佐藤さんと僕はスイスイと通行止めのテープをくぐって木落し会場の真下の絶好の所に行った。待つこと1時間。前宮2番の御柱が坂の頂上に姿を現した。御柱には大きな角が前後左右に4本あり、角にはそれぞれ10人ほどの男が乗っていた。御柱の大きさは直径1メートルほど、長さは10メートルほどか。
まず木遣り歌が歌われ、次ぎに楽隊があおり、そして御柱に付けた長い縄(200メートルほど)をたくさんの人(数百人)が”オイサ、オイサ”のかけ声を掛けながら引く。観衆もかけ声を掛けながら両手を前上に上げて気を送る。多くの人たちの一体感が生まれていた。

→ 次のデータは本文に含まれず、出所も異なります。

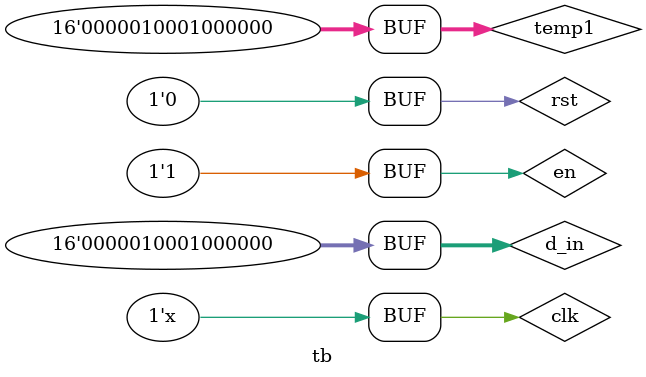
<source format=v>
`timescale 1ns / 1ps


module tb();

    reg clk=0; always #5 clk=!clk;
    reg rst=1; initial #13 rst=0;
    reg en;
    reg [15:0] d_in;
    wire [15:0] d_out;
    wire flag_out;
    
    reg [15:0] temp1;
    
    d_in_verilog dut(clk,rst,en,d_in,d_out,flag_out);
    
    initial begin
    
    #16 temp1=16'b0000010001000000; //fi(x,0,16,13)
        d_in=temp1;
        en=1;              
                    
        end
        
  
endmodule


</source>
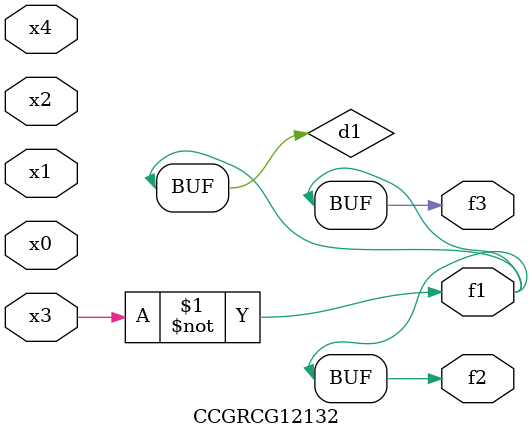
<source format=v>
module CCGRCG12132(
	input x0, x1, x2, x3, x4,
	output f1, f2, f3
);

	wire d1, d2;

	xnor (d1, x3);
	not (d2, x1);
	assign f1 = d1;
	assign f2 = d1;
	assign f3 = d1;
endmodule

</source>
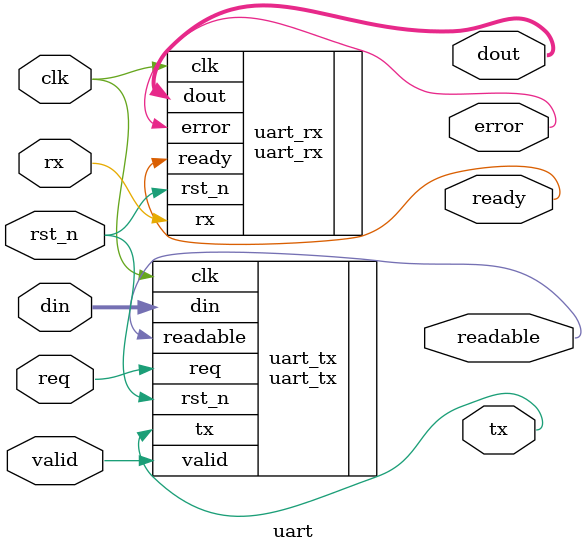
<source format=sv>
`timescale 1ns / 1ps


module uart(
            input  clk,
            input  rst_n, 
            input  req, 
            input  rx, 
            input valid,
            input  [63:0] din,
            output  error, 
            output tx,
            output  [63:0] dout,
            output   ready,
            output readable
            
            );
 

uart_tx uart_tx(.clk(clk),
                .rst_n(rst_n),
                .req(req),
                .din(din),
                .tx(tx),
                .readable(readable),
                .valid(valid));
 
uart_rx uart_rx(.clk(clk),
                .rst_n(rst_n),
                .rx(rx),
                .error(error),
                .dout(dout),
                .ready(ready));
 
endmodule

</source>
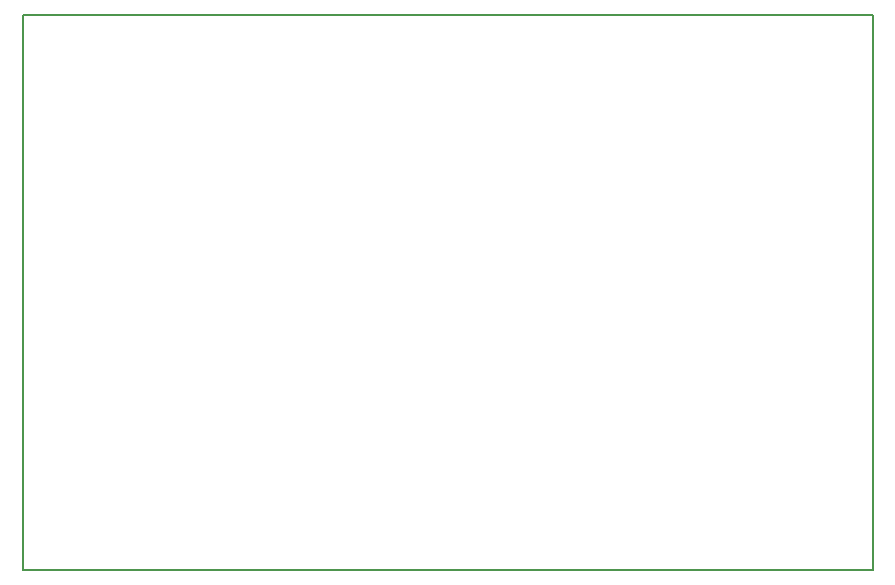
<source format=gbr>
G04 #@! TF.GenerationSoftware,KiCad,Pcbnew,(5.0.0-3-g5ebb6b6)*
G04 #@! TF.CreationDate,2019-02-10T22:36:41+03:00*
G04 #@! TF.ProjectId,mac,6D61632E6B696361645F706362000000,rev?*
G04 #@! TF.SameCoordinates,Original*
G04 #@! TF.FileFunction,Profile,NP*
%FSLAX46Y46*%
G04 Gerber Fmt 4.6, Leading zero omitted, Abs format (unit mm)*
G04 Created by KiCad (PCBNEW (5.0.0-3-g5ebb6b6)) date *
%MOMM*%
%LPD*%
G01*
G04 APERTURE LIST*
%ADD10C,0.200000*%
G04 APERTURE END LIST*
D10*
X148500000Y-56500000D02*
X148500000Y-103500000D01*
X76500000Y-103500000D02*
X76500000Y-56500000D01*
X148500000Y-103500000D02*
X76500000Y-103500000D01*
X76500000Y-56500000D02*
X148500000Y-56500000D01*
M02*

</source>
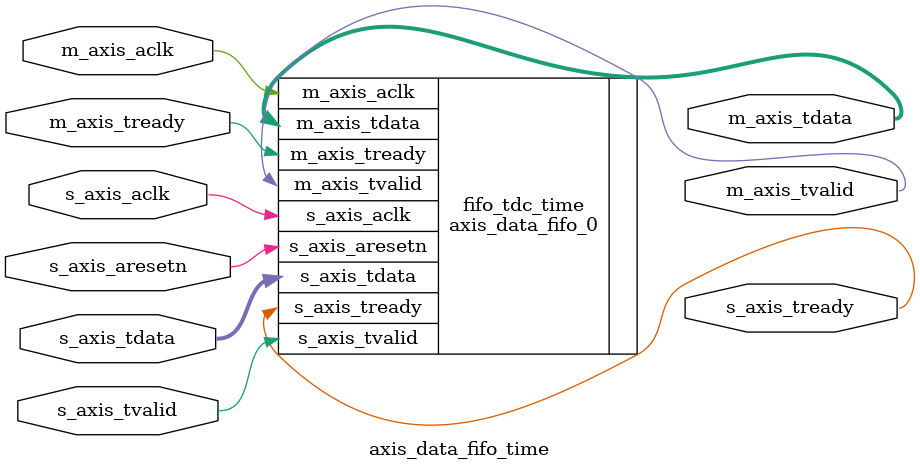
<source format=v>
`timescale 1ns / 1ps


module axis_data_fifo_time(
    input s_axis_aclk,
    input s_axis_aresetn,

    input [127:0] s_axis_tdata,
    input s_axis_tvalid,
    output s_axis_tready,
    // input s_axis_tlast,

    input m_axis_aclk,
    output [127:0] m_axis_tdata,
    output m_axis_tvalid,
    input m_axis_tready
    // output m_axis_tlast

    );

axis_data_fifo_0 fifo_tdc_time (
  .s_axis_aresetn(s_axis_aresetn),  // input wire s_axis_aresetn
  .s_axis_aclk(s_axis_aclk),        // input wire s_axis_aclk
  .s_axis_tvalid(s_axis_tvalid),    // input wire s_axis_tvalid
  .s_axis_tready(s_axis_tready),    // output wire s_axis_tready
  .s_axis_tdata(s_axis_tdata),      // input wire [127 : 0] s_axis_tdata
  // .s_axis_tlast(s_axis_tlast),      // input wire s_axis_tlast
  .m_axis_aclk(m_axis_aclk),        // input wire m_axis_aclk
  .m_axis_tvalid(m_axis_tvalid),    // output wire m_axis_tvalid
  .m_axis_tready(m_axis_tready),    // input wire m_axis_tready
  .m_axis_tdata(m_axis_tdata)      // output wire [127 : 0] m_axis_tdata
  // .m_axis_tlast(m_axis_tlast)      // output wire m_axis_tlast
);
endmodule

</source>
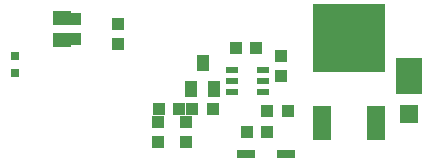
<source format=gbr>
G04 EAGLE Gerber RS-274X export*
G75*
%MOMM*%
%FSLAX34Y34*%
%LPD*%
%INSolderpaste Top*%
%IPPOS*%
%AMOC8*
5,1,8,0,0,1.08239X$1,22.5*%
G01*
%ADD10R,1.000000X1.100000*%
%ADD11R,1.600000X3.000000*%
%ADD12R,6.200000X5.800000*%
%ADD13R,1.000000X1.400000*%
%ADD14R,1.003300X0.550000*%
%ADD15R,1.100000X1.000000*%
%ADD16R,0.800000X0.800000*%
%ADD17R,1.600000X0.800000*%
%ADD18R,2.200000X3.100000*%
%ADD19R,1.520000X1.500000*%
%ADD20R,1.500000X1.300000*%


D10*
X-133350Y128025D03*
X-133350Y145025D03*
D11*
X39053Y61550D03*
X84773Y61550D03*
D12*
X61913Y133350D03*
D10*
X-33900Y125413D03*
X-16900Y125413D03*
X10088Y71438D03*
X-6913Y71438D03*
D13*
X-61913Y112600D03*
X-52413Y90600D03*
X-71413Y90600D03*
D14*
X-37339Y106338D03*
X-37339Y96838D03*
X-37339Y87338D03*
X-10287Y87338D03*
X-10287Y96838D03*
X-10287Y106338D03*
D10*
X-24375Y53975D03*
X-7375Y53975D03*
X-81988Y73025D03*
X-98988Y73025D03*
X-76200Y45475D03*
X-76200Y62475D03*
D15*
X-100013Y45475D03*
X-100013Y62475D03*
D10*
X-169863Y132788D03*
X-169863Y149788D03*
D16*
X-220663Y103625D03*
X-220663Y118625D03*
D17*
X-24938Y34925D03*
X9063Y34925D03*
D18*
X112713Y101438D03*
D19*
X112713Y69238D03*
D10*
X4763Y118038D03*
X4763Y101038D03*
X-70413Y73025D03*
X-53413Y73025D03*
D20*
X-180975Y131788D03*
X-180975Y150788D03*
M02*

</source>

丘の頂上に現れた御柱はじょじょに空中に突きだし、木遣りや太鼓の催し(30分くらいあった)の後、終には急坂をすべり落ちた。御柱の角には計40人ほど、御柱そのものには10-20人が乗っていたようだ。観衆は大声を上げ、マイクロフォンの司会者も叫び、すごい土煙をあげて御柱はすべり落ち、昼花火がパンパンパンと上がった。
祭りに体を張った、場合によっては命をかけた男達がいた。観衆も興奮していた。僕は圧倒され、もうもうと上がる土埃を見ているだけだった。ふと、職業意識が起こり、よく見たが、怪我人は居ないようだった。そのあと、僕と佐藤さんは御柱に近寄って、まぢかで写真を撮った。
いいものを見せてもらったと思った。
佐藤さんに感謝である。
調べてみると諏訪大社の祭神は狩猟の神様であるらしい。それなら魚釣りにもご利益が期待できるかもしれないと思った。今年は調子が悪いし、厄払いも兼ねて効いてくれたらいいな。